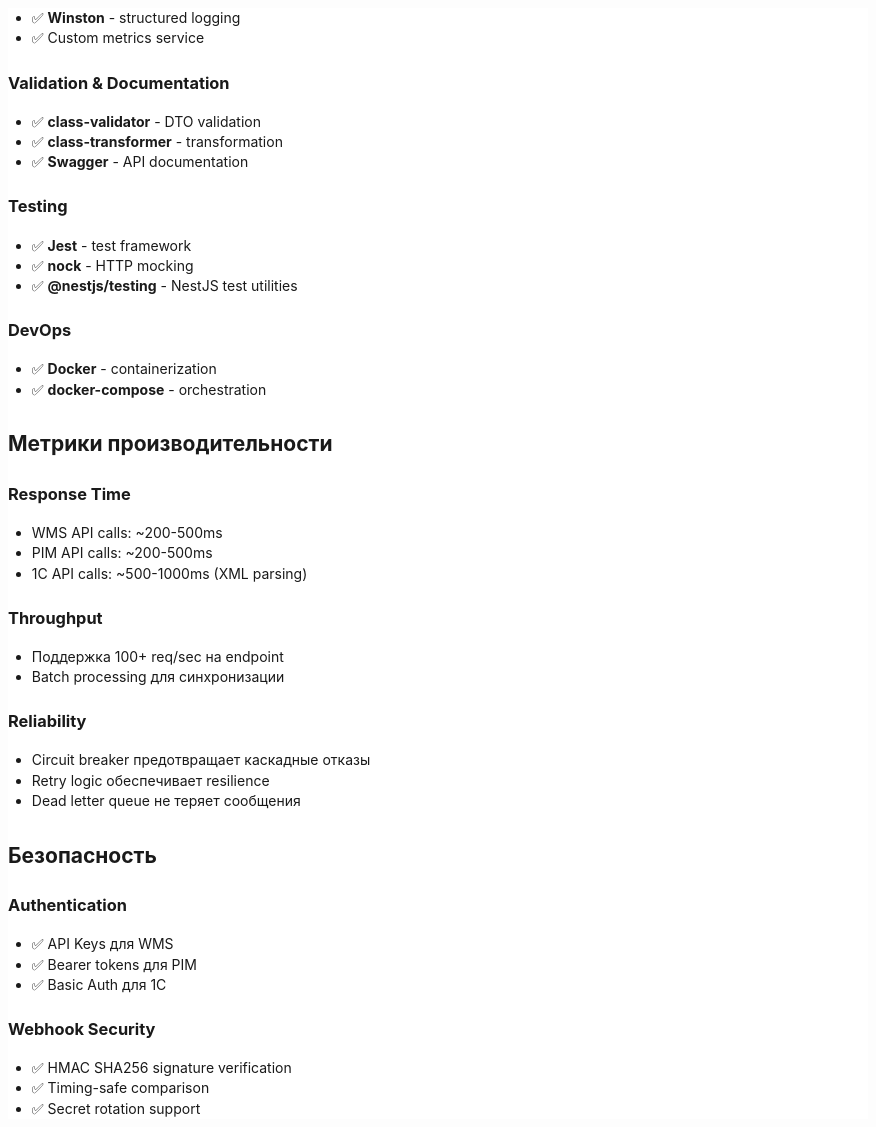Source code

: - ✅ **Winston** - structured logging
- ✅ Custom metrics service

### Validation & Documentation

- ✅ **class-validator** - DTO validation
- ✅ **class-transformer** - transformation
- ✅ **Swagger** - API documentation

### Testing

- ✅ **Jest** - test framework
- ✅ **nock** - HTTP mocking
- ✅ **@nestjs/testing** - NestJS test utilities

### DevOps

- ✅ **Docker** - containerization
- ✅ **docker-compose** - orchestration

## Метрики производительности

### Response Time

- WMS API calls: ~200-500ms
- PIM API calls: ~200-500ms
- 1C API calls: ~500-1000ms (XML parsing)

### Throughput

- Поддержка 100+ req/sec на endpoint
- Batch processing для синхронизации

### Reliability

- Circuit breaker предотвращает каскадные отказы
- Retry logic обеспечивает resilience
- Dead letter queue не теряет сообщения

## Безопасность

### Authentication

- ✅ API Keys для WMS
- ✅ Bearer tokens для PIM
- ✅ Basic Auth для 1C

### Webhook Security

- ✅ HMAC SHA256 signature verification
- ✅ Timing-safe comparison
- ✅ Secret rotation support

■ **Aim of the exercise**
Copy the material word for word, beginning with the line containing "### Throughput" and continuing through the last line of the material.

■ **Exercise answer**
### Throughput

- Поддержка 100+ req/sec на endpoint
- Batch processing для синхронизации

### Reliability

- Circuit breaker предотвращает каскадные отказы
- Retry logic обеспечивает resilience
- Dead letter queue не теряет сообщения

## Безопасность

### Authentication

- ✅ API Keys для WMS
- ✅ Bearer tokens для PIM
- ✅ Basic Auth для 1C

### Webhook Security

- ✅ HMAC SHA256 signature verification
- ✅ Timing-safe comparison
- ✅ Secret rotation support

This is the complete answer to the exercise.